Back to General and Gameplay Programming

Animation theading

General and Gameplay Programming Programming

Started by Alundra October 21, 2013 02:38 AM

17 comments, last by Alundra 10 years, 5 months ago

Alundra

2,325

Author

October 21, 2013 02:38 AM

Hi all,

I have a class Animator who is responsible to animate one mesh.

Each animated mesh in the scene has an animator so.

Animation take a lot of performance so threading need to be added.

Since I'm new in threading, my idea is to have an AnimatorManager, each instance is created using it.

The AnimatorManager has an array of Animator* and an array of thread who is the num of Core of the CPU.

The AnimatorManager will have a function Update who will update all Animator* from the array using threading.

Is it the good way or a better way need to be used ?

Thanks for the help

TheComet

3,927

October 21, 2013 09:23 AM

What graphics library are you using?

I would recommend implementing GPU accelerated animation rather than messing around with CPU threading. This way, the transformations of animation frames are offloaded to the GPU using vertex programs and immensly increase performance.

Ogre3D supports this, for instance: http://www.ogre3d.org/docs/manual/manual_76.html

"I would try to find halo source code by bungie best fps engine ever created, u see why call of duty loses speed due to its detail." -- GettingNifty

Alundra

2,325

Author

October 21, 2013 10:58 AM

I already do GPU skinning using vertex shader (HLSL and GLSL).

The animation system is a layered based system, each AnimatedMesh component contains an animator.

GPU Skinning help a lot on performance but it's not enough, it's why threading is needed, to split all update.

I'm new in threading so I don't know a lot about all that, my idea is just to have a manager and update that by threading.

L. Spiro

25,818

October 21, 2013 10:20 PM

Perhaps you are not utilizing the GPU properly; normally the GPU is plenty fast enough to handle skinning, but there are more than one ways to lose performance.

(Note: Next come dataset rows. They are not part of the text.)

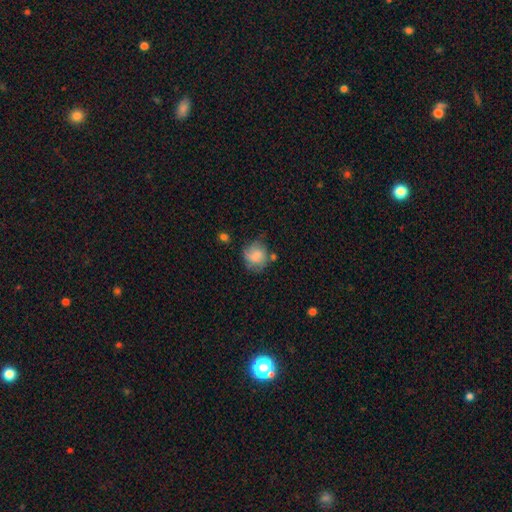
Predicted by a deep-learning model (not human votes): smooth_or_featured: smooth (p=0.70) [alt: featured or disk p=0.21]
how_rounded: round (p=0.73) [alt: in between p=0.26]
merging: none (p=0.51) [alt: minor disturbance p=0.30]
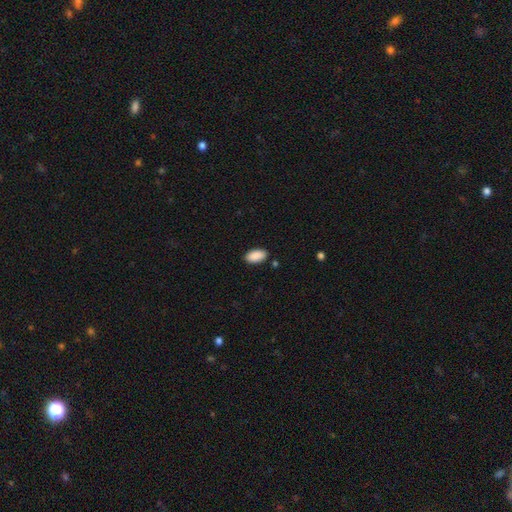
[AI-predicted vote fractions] Smooth or featured? Predicted: smooth (p=0.91). How rounded? Predicted: in between (p=0.95). Merging? Predicted: none (p=0.88).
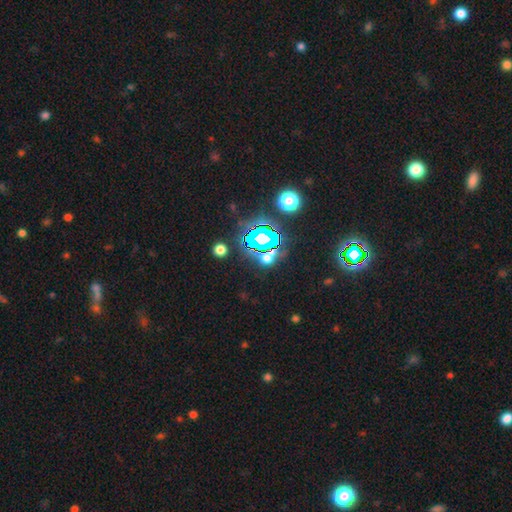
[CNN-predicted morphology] A star or artifact, not a galaxy (81%).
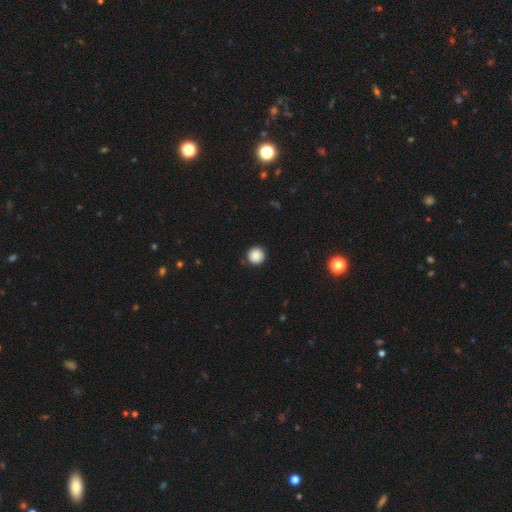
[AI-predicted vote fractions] The model was most divided on "smooth or featured": smooth: 88%, star or artifact: 10%, featured or disk: 3%. More confident: how rounded — round (96%); merging — none (90%).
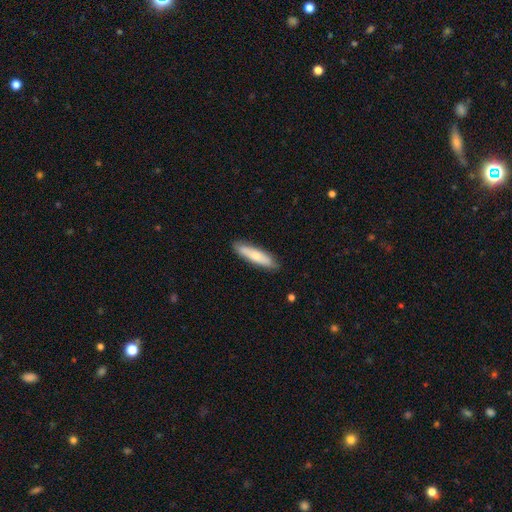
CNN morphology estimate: smooth_or_featured: smooth (p=0.66) [alt: featured or disk p=0.28]
how_rounded: cigar-shaped (p=0.77) [alt: in between p=0.21]
merging: none (p=0.87) [alt: minor disturbance p=0.10]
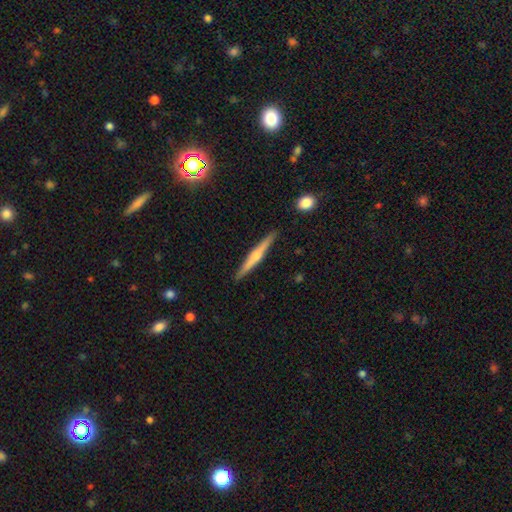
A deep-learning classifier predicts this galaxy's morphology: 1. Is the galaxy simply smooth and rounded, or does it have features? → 63% featured or disk, 31% smooth, 6% star or artifact.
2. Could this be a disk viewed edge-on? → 98% yes, 2% no.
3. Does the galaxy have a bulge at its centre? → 78% rounded, 16% none, 6% boxy.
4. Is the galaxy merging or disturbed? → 90% none, 7% minor disturbance, 1% major disturbance, 1% merger.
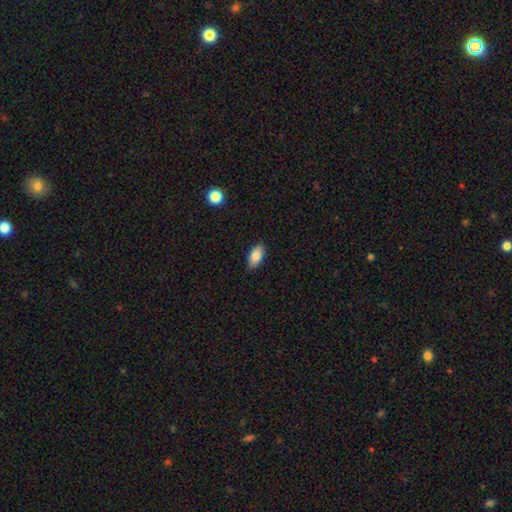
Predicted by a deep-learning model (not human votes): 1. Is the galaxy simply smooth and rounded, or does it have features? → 85% smooth, 8% featured or disk, 7% star or artifact.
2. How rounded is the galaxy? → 92% in between, 4% cigar-shaped, 4% round.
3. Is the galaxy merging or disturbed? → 87% none, 10% minor disturbance, 2% major disturbance, 1% merger.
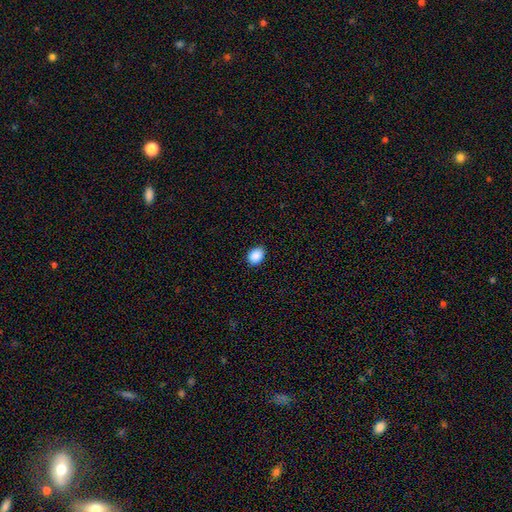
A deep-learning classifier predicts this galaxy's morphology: This appears to be a smooth galaxy with no disk features (90%) that is in between round and cigar-shaped (66%). Merging: none (88%).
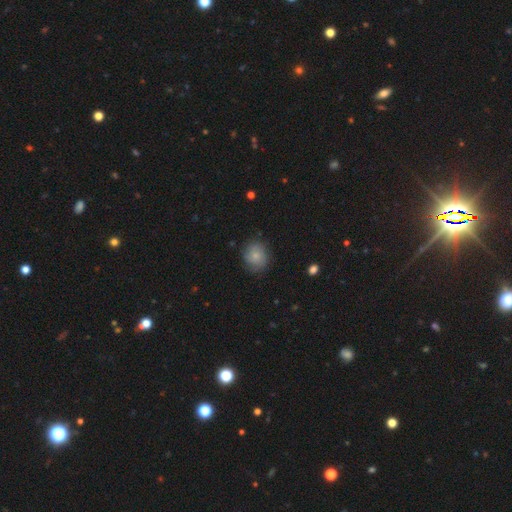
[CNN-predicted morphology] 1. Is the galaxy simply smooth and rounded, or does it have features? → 67% smooth, 25% featured or disk, 8% star or artifact.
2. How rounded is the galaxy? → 76% round, 23% in between, 1% cigar-shaped.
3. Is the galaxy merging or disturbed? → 73% none, 20% minor disturbance, 6% major disturbance, 1% merger.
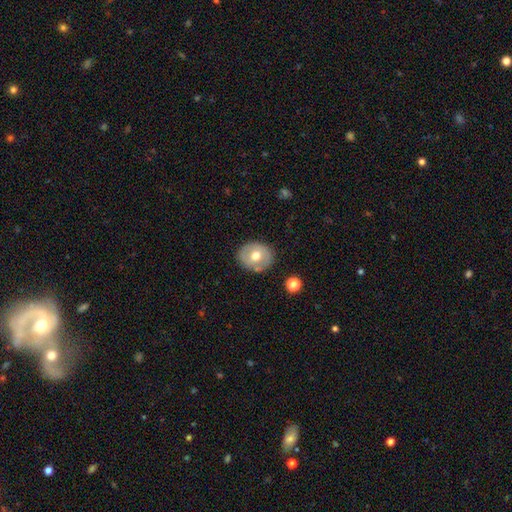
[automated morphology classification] type=smooth (57%); roundness=round (72%); merging=none (83%).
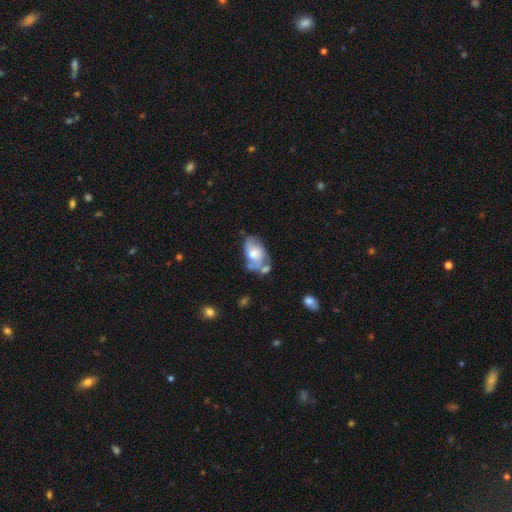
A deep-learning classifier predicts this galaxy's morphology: This appears to be a smooth galaxy with no disk features (49%). Merging: none (33%).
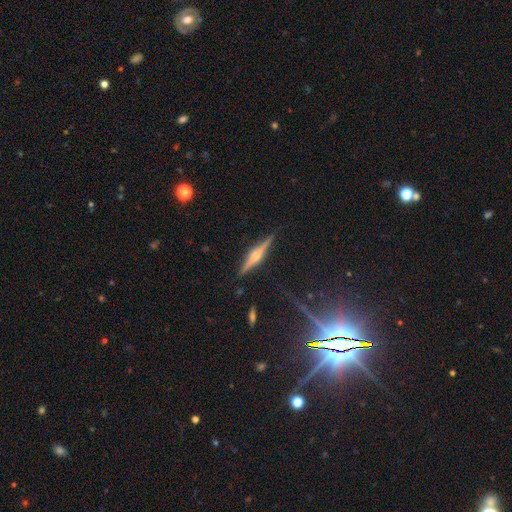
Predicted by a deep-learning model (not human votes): featured or disk 77%, smooth 15%, star or artifact 7%. Down the decision tree: edge-on disk — yes (98%); edge-on bulge — rounded (89%); merging — none (89%).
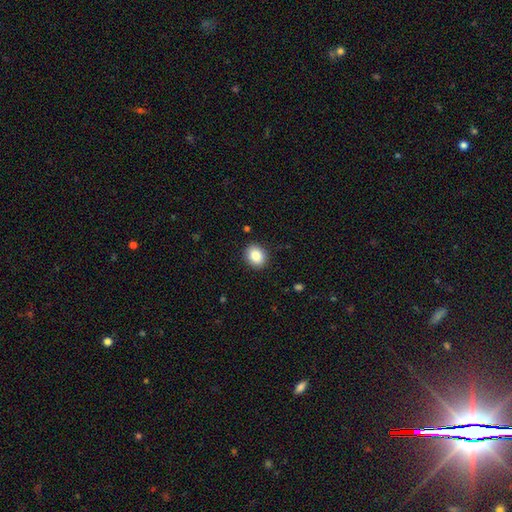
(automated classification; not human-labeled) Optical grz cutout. It shows a smooth galaxy with no disk features (87%) that is round (55%). Merging: none (89%).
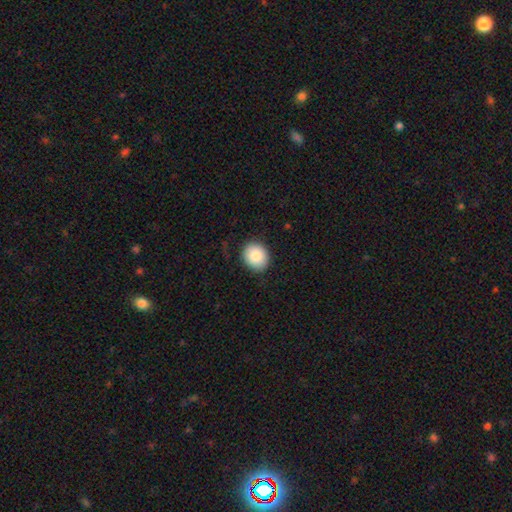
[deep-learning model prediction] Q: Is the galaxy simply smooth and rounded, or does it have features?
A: smooth — 87%.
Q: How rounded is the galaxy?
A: round — 69%.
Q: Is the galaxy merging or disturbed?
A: none — 87%.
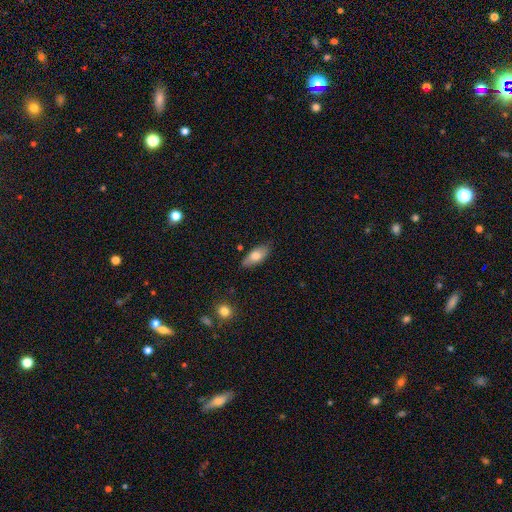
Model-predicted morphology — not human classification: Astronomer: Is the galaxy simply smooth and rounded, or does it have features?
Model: smooth — 75%.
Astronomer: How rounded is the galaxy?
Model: in between — 85%.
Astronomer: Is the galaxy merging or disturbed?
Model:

Beating the GPU by using threads is non-trivial and can only happen if you really know what you are doing—it is not a learning point.

Make sure you are actually using the GPU correctly before you try to use threading to gain performance. You may be inclined to post your vertex shader(s).

L. Spiro

I restore Nintendo 64 video-game OST’s into HD! https://www.youtube.com/channel/UCCtX_wedtZ5BoyQBXEhnVZw/playlists?view=1&sort=lad&flow=grid

Alundra

2,325

Author

October 22, 2013 10:19 AM

My vertex shader used for meshes who need skinning :


struct VS_INPUT
{
  float4 Position : POSITION;
  float3 Normal   : NORMAL;
  float2 TexCoord : TEXCOORD0;
  float4 Tangent  : TANGENT;
  float4 Weights  : WEIGHTS;
  uint4  Indices  : BONEINDICES;
};

struct VS_OUTPUT
{
  float4 Position : SV_POSITION;
  float3 Normal   : NORMAL;
  float4 Tangent  : TANGENT;
  float2 TexCoord : TEXCOORD0;
  float4 PosVS    : TEXCOORD1;
};

cbuffer WVP_WVIT_CBUFFER : register( b0 )
{
  float4x4 WorldView;
  float4x4 Projection;
  float4x4 WorldViewInverseTranspose;
};

cbuffer MESH_SKINNED_CBUFFER : register( b1 )
{
  float4x4 BoneMatrices[ 96 ];
};

VS_OUTPUT main( in VS_INPUT Input )
{
  VS_OUTPUT Output = (VS_OUTPUT)0;
  float4 SkinnedPos = float4( 0.0f, 0.0f, 0.0f, 0.0f );
  float3 SkinnedNormal = float3( 0.0f, 0.0f, 0.0f );
  float3 SkinnedTangent = float3( 0.0f, 0.0f, 0.0f );
  for( int i = 0; i < 4; ++i )
  {
    if( Input.Weights[ i ] > 0.0f )
    {
      SkinnedPos += mul( Input.Position, BoneMatrices[ Input.Indices[ i ] ] ) * Input.Weights[ i ];
      SkinnedNormal += mul( Input.Normal, (float3x3)BoneMatrices[ Input.Indices[ i ] ] ) * Input.Weights[ i ];
      SkinnedTangent += mul( Input.Tangent.xyz, (float3x3)BoneMatrices[ Input.Indices[ i ] ] ) * Input.Weights[ i ];
    }
  }
  float4 ViewPosition = mul( SkinnedPos, WorldView );
  Output.Position = mul( ViewPosition, Projection );
  Output.Normal = mul( SkinnedNormal, (float3x3)WorldViewInverseTranspose );
  Output.Tangent = float4( mul( SkinnedTangent, (float3x3)WorldView ), Input.Tangent.w );
  Output.TexCoord = Input.TexCoord;
  Output.PosVS = ViewPosition;
  return Output;
}

AgentC

2,476

October 22, 2013 12:31 PM

What graphics library are you using?

I would recommend implementing GPU accelerated animation rather than messing around with CPU threading. This way, the transformations of animation frames are offloaded to the GPU using vertex programs and immensly increase performance.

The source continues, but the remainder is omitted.